Task prompt: Copy every line below precisely, leaving nothing out.

Dataset records:

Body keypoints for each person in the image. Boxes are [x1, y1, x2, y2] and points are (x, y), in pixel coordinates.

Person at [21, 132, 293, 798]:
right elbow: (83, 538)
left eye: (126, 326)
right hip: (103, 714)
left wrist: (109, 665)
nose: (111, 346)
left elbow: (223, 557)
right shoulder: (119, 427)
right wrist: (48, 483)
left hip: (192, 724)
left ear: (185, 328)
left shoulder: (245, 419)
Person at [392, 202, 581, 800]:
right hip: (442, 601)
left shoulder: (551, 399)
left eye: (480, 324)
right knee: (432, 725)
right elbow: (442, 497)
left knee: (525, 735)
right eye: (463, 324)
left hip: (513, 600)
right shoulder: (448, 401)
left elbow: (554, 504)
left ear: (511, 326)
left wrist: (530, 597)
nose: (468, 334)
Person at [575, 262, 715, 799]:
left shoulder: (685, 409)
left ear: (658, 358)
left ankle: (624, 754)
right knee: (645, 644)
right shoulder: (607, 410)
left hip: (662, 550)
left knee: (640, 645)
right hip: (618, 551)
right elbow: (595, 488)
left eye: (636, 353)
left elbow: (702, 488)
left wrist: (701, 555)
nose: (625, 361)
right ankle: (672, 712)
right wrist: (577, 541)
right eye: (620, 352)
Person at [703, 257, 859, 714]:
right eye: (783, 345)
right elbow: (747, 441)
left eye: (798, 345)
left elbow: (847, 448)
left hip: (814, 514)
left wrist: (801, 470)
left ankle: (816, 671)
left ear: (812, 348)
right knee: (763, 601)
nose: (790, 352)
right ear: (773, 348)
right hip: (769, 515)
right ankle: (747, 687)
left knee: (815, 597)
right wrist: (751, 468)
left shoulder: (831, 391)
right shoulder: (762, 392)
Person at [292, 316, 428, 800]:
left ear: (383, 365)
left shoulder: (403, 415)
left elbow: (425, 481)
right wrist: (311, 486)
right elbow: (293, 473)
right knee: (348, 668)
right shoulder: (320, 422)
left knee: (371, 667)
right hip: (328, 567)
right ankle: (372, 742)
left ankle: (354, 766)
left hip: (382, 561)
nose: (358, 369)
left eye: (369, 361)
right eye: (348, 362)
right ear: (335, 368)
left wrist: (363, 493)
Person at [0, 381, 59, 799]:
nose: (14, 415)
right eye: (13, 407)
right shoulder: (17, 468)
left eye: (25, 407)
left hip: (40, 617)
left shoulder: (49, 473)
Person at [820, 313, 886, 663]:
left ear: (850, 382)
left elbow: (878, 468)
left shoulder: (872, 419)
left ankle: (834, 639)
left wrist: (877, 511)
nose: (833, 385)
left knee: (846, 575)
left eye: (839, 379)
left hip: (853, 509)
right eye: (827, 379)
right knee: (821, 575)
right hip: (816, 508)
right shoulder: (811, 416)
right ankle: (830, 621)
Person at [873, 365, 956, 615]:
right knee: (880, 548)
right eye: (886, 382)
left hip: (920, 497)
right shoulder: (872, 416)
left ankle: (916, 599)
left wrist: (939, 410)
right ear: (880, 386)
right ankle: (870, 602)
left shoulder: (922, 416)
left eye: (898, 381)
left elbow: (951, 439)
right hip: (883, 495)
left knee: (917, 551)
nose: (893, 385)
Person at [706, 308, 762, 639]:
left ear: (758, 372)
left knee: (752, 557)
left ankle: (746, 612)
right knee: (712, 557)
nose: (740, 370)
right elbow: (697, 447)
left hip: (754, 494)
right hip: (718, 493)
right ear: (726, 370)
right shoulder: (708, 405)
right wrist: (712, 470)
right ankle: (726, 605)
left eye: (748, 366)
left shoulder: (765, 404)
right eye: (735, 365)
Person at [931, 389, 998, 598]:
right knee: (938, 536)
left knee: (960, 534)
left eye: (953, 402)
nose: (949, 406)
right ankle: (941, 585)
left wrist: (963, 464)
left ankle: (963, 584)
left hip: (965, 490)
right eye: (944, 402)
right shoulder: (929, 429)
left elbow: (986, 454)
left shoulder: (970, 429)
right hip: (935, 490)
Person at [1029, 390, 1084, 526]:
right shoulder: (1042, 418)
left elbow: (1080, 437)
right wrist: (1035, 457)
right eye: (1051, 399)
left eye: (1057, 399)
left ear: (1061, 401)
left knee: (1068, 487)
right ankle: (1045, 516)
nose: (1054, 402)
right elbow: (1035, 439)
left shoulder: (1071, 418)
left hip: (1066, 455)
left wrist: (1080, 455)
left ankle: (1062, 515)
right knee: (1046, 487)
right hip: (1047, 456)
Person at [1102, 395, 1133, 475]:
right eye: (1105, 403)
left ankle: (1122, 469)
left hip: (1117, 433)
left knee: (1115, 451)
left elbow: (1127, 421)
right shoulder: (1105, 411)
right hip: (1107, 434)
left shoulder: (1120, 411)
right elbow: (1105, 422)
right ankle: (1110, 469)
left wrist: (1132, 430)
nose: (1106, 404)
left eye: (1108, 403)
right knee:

Result of the exercise:
Body keypoints for each person in the image. Boxes are [x1, y1, x2, y2] and points are (x, y), in pixel coordinates.

Person at [21, 132, 293, 798]:
right elbow: (83, 538)
left eye: (126, 326)
right hip: (103, 714)
left wrist: (109, 665)
nose: (111, 346)
left elbow: (223, 557)
right shoulder: (119, 427)
right wrist: (48, 483)
left hip: (192, 724)
left ear: (185, 328)
left shoulder: (245, 419)
Person at [392, 202, 581, 800]:
right hip: (442, 601)
left shoulder: (551, 399)
left eye: (480, 324)
right knee: (432, 725)
right elbow: (442, 497)
left knee: (525, 735)
right eye: (463, 324)
left hip: (513, 600)
right shoulder: (448, 401)
left elbow: (554, 504)
left ear: (511, 326)
left wrist: (530, 597)
nose: (468, 334)
Person at [575, 262, 715, 799]:
left shoulder: (685, 409)
left ear: (658, 358)
left ankle: (624, 754)
right knee: (645, 644)
right shoulder: (607, 410)
left hip: (662, 550)
left knee: (640, 645)
right hip: (618, 551)
right elbow: (595, 488)
left eye: (636, 353)
left elbow: (702, 488)
left wrist: (701, 555)
nose: (625, 361)
right ankle: (672, 712)
right wrist: (577, 541)
right eye: (620, 352)
Person at [703, 257, 859, 714]:
right eye: (783, 345)
right elbow: (747, 441)
left eye: (798, 345)
left elbow: (847, 448)
left hip: (814, 514)
left wrist: (801, 470)
left ankle: (816, 671)
left ear: (812, 348)
right knee: (763, 601)
nose: (790, 352)
right ear: (773, 348)
right hip: (769, 515)
right ankle: (747, 687)
left knee: (815, 597)
right wrist: (751, 468)
left shoulder: (831, 391)
right shoulder: (762, 392)
Person at [292, 316, 428, 800]:
left ear: (383, 365)
left shoulder: (403, 415)
left elbow: (425, 481)
right wrist: (311, 486)
right elbow: (293, 473)
right knee: (348, 668)
right shoulder: (320, 422)
left knee: (371, 667)
right hip: (328, 567)
right ankle: (372, 742)
left ankle: (354, 766)
left hip: (382, 561)
nose: (358, 369)
left eye: (369, 361)
right eye: (348, 362)
right ear: (335, 368)
left wrist: (363, 493)
Person at [0, 381, 59, 799]:
nose: (14, 415)
right eye: (13, 407)
right shoulder: (17, 468)
left eye: (25, 407)
left hip: (40, 617)
left shoulder: (49, 473)
Person at [820, 313, 886, 663]:
left ear: (850, 382)
left elbow: (878, 468)
left shoulder: (872, 419)
left ankle: (834, 639)
left wrist: (877, 511)
nose: (833, 385)
left knee: (846, 575)
left eye: (839, 379)
left hip: (853, 509)
right eye: (827, 379)
right knee: (821, 575)
right hip: (816, 508)
right shoulder: (811, 416)
right ankle: (830, 621)
Person at [873, 365, 956, 615]:
right knee: (880, 548)
right eye: (886, 382)
left hip: (920, 497)
right shoulder: (872, 416)
left ankle: (916, 599)
left wrist: (939, 410)
right ear: (880, 386)
right ankle: (870, 602)
left shoulder: (922, 416)
left eye: (898, 381)
left elbow: (951, 439)
right hip: (883, 495)
left knee: (917, 551)
nose: (893, 385)
Person at [706, 308, 762, 639]:
left ear: (758, 372)
left knee: (752, 557)
left ankle: (746, 612)
right knee: (712, 557)
nose: (740, 370)
right elbow: (697, 447)
left hip: (754, 494)
right hip: (718, 493)
right ear: (726, 370)
right shoulder: (708, 405)
right wrist: (712, 470)
right ankle: (726, 605)
left eye: (748, 366)
left shoulder: (765, 404)
right eye: (735, 365)
Person at [931, 389, 998, 598]:
right knee: (938, 536)
left knee: (960, 534)
left eye: (953, 402)
nose: (949, 406)
right ankle: (941, 585)
left wrist: (963, 464)
left ankle: (963, 584)
left hip: (965, 490)
right eye: (944, 402)
right shoulder: (929, 429)
left elbow: (986, 454)
left shoulder: (970, 429)
right hip: (935, 490)
Person at [1029, 390, 1084, 526]:
right shoulder: (1042, 418)
left elbow: (1080, 437)
right wrist: (1035, 457)
right eye: (1051, 399)
left eye: (1057, 399)
left ear: (1061, 401)
left knee: (1068, 487)
right ankle: (1045, 516)
nose: (1054, 402)
right elbow: (1035, 439)
left shoulder: (1071, 418)
left hip: (1066, 455)
left wrist: (1080, 455)
left ankle: (1062, 515)
right knee: (1046, 487)
right hip: (1047, 456)
Person at [1102, 395, 1133, 475]:
right eye: (1105, 403)
left ankle: (1122, 469)
left hip: (1117, 433)
left knee: (1115, 451)
left elbow: (1127, 421)
right shoulder: (1105, 411)
right hip: (1107, 434)
left shoulder: (1120, 411)
right elbow: (1105, 422)
right ankle: (1110, 469)
left wrist: (1132, 430)
nose: (1106, 404)
left eye: (1108, 403)
right knee:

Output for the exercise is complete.